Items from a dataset

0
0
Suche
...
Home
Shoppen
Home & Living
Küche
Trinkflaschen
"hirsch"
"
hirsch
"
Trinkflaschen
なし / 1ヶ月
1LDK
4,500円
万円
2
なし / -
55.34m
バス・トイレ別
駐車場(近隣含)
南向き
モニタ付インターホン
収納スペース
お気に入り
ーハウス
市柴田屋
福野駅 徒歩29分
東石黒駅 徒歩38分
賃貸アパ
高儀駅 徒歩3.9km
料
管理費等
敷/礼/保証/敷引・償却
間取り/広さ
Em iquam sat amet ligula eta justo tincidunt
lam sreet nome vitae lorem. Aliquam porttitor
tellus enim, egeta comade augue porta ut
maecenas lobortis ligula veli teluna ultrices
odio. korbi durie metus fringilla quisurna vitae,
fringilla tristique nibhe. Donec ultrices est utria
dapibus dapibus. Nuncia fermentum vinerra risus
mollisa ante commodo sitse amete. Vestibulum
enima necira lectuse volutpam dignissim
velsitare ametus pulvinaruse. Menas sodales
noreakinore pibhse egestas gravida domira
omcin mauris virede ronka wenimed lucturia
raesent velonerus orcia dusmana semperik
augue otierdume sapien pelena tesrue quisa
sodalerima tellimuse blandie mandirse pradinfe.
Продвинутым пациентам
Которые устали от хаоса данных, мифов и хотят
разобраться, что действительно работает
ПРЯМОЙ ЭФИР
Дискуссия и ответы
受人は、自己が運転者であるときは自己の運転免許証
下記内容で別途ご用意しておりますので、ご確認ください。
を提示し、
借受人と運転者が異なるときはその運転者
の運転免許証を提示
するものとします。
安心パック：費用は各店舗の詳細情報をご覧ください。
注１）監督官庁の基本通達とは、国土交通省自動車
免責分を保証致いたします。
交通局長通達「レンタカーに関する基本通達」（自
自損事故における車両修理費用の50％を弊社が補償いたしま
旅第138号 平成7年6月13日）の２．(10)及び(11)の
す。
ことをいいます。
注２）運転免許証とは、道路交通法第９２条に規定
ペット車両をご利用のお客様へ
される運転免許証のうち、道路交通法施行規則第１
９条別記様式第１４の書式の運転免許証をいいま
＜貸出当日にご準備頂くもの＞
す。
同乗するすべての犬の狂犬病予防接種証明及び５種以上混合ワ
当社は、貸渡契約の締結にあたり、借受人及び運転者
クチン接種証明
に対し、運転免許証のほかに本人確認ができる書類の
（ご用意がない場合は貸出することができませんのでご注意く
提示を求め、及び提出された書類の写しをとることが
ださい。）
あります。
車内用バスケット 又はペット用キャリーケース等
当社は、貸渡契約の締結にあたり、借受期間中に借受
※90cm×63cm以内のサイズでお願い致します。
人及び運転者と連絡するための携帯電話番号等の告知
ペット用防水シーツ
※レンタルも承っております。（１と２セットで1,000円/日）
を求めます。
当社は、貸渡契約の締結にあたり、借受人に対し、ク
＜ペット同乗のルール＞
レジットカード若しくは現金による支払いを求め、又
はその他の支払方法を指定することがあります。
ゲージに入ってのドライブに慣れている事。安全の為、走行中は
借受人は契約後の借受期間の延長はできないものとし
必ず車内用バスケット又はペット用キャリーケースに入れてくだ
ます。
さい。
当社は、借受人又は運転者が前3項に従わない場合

• **Work instruction**:
Your task is to retype all of the lines above exactly.

• **Solution to the exercise**:
0
0
Suche
...
Home
Shoppen
Home & Living
Küche
Trinkflaschen
"hirsch"
"
hirsch
"
Trinkflaschen
なし / 1ヶ月
1LDK
4,500円
万円
2
なし / -
55.34m
バス・トイレ別
駐車場(近隣含)
南向き
モニタ付インターホン
収納スペース
お気に入り
ーハウス
市柴田屋
福野駅 徒歩29分
東石黒駅 徒歩38分
賃貸アパ
高儀駅 徒歩3.9km
料
管理費等
敷/礼/保証/敷引・償却
間取り/広さ
Em iquam sat amet ligula eta justo tincidunt
lam sreet nome vitae lorem. Aliquam porttitor
tellus enim, egeta comade augue porta ut
maecenas lobortis ligula veli teluna ultrices
odio. korbi durie metus fringilla quisurna vitae,
fringilla tristique nibhe. Donec ultrices est utria
dapibus dapibus. Nuncia fermentum vinerra risus
mollisa ante commodo sitse amete. Vestibulum
enima necira lectuse volutpam dignissim
velsitare ametus pulvinaruse. Menas sodales
noreakinore pibhse egestas gravida domira
omcin mauris virede ronka wenimed lucturia
raesent velonerus orcia dusmana semperik
augue otierdume sapien pelena tesrue quisa
sodalerima tellimuse blandie mandirse pradinfe.
Продвинутым пациентам
Которые устали от хаоса данных, мифов и хотят
разобраться, что действительно работает
ПРЯМОЙ ЭФИР
Дискуссия и ответы
受人は、自己が運転者であるときは自己の運転免許証
下記内容で別途ご用意しておりますので、ご確認ください。
を提示し、
借受人と運転者が異なるときはその運転者
の運転免許証を提示
するものとします。
安心パック：費用は各店舗の詳細情報をご覧ください。
注１）監督官庁の基本通達とは、国土交通省自動車
免責分を保証致いたします。
交通局長通達「レンタカーに関する基本通達」（自
自損事故における車両修理費用の50％を弊社が補償いたしま
旅第138号 平成7年6月13日）の２．(10)及び(11)の
す。
ことをいいます。
注２）運転免許証とは、道路交通法第９２条に規定
ペット車両をご利用のお客様へ
される運転免許証のうち、道路交通法施行規則第１
９条別記様式第１４の書式の運転免許証をいいま
＜貸出当日にご準備頂くもの＞
す。
同乗するすべての犬の狂犬病予防接種証明及び５種以上混合ワ
当社は、貸渡契約の締結にあたり、借受人及び運転者
クチン接種証明
に対し、運転免許証のほかに本人確認ができる書類の
（ご用意がない場合は貸出することができませんのでご注意く
提示を求め、及び提出された書類の写しをとることが
ださい。）
あります。
車内用バスケット 又はペット用キャリーケース等
当社は、貸渡契約の締結にあたり、借受期間中に借受
※90cm×63cm以内のサイズでお願い致します。
人及び運転者と連絡するための携帯電話番号等の告知
ペット用防水シーツ
※レンタルも承っております。（１と２セットで1,000円/日）
を求めます。
当社は、貸渡契約の締結にあたり、借受人に対し、ク
＜ペット同乗のルール＞
レジットカード若しくは現金による支払いを求め、又
はその他の支払方法を指定することがあります。
ゲージに入ってのドライブに慣れている事。安全の為、走行中は
借受人は契約後の借受期間の延長はできないものとし
必ず車内用バスケット又はペット用キャリーケースに入れてくだ
ます。
さい。
当社は、借受人又は運転者が前3項に従わない場合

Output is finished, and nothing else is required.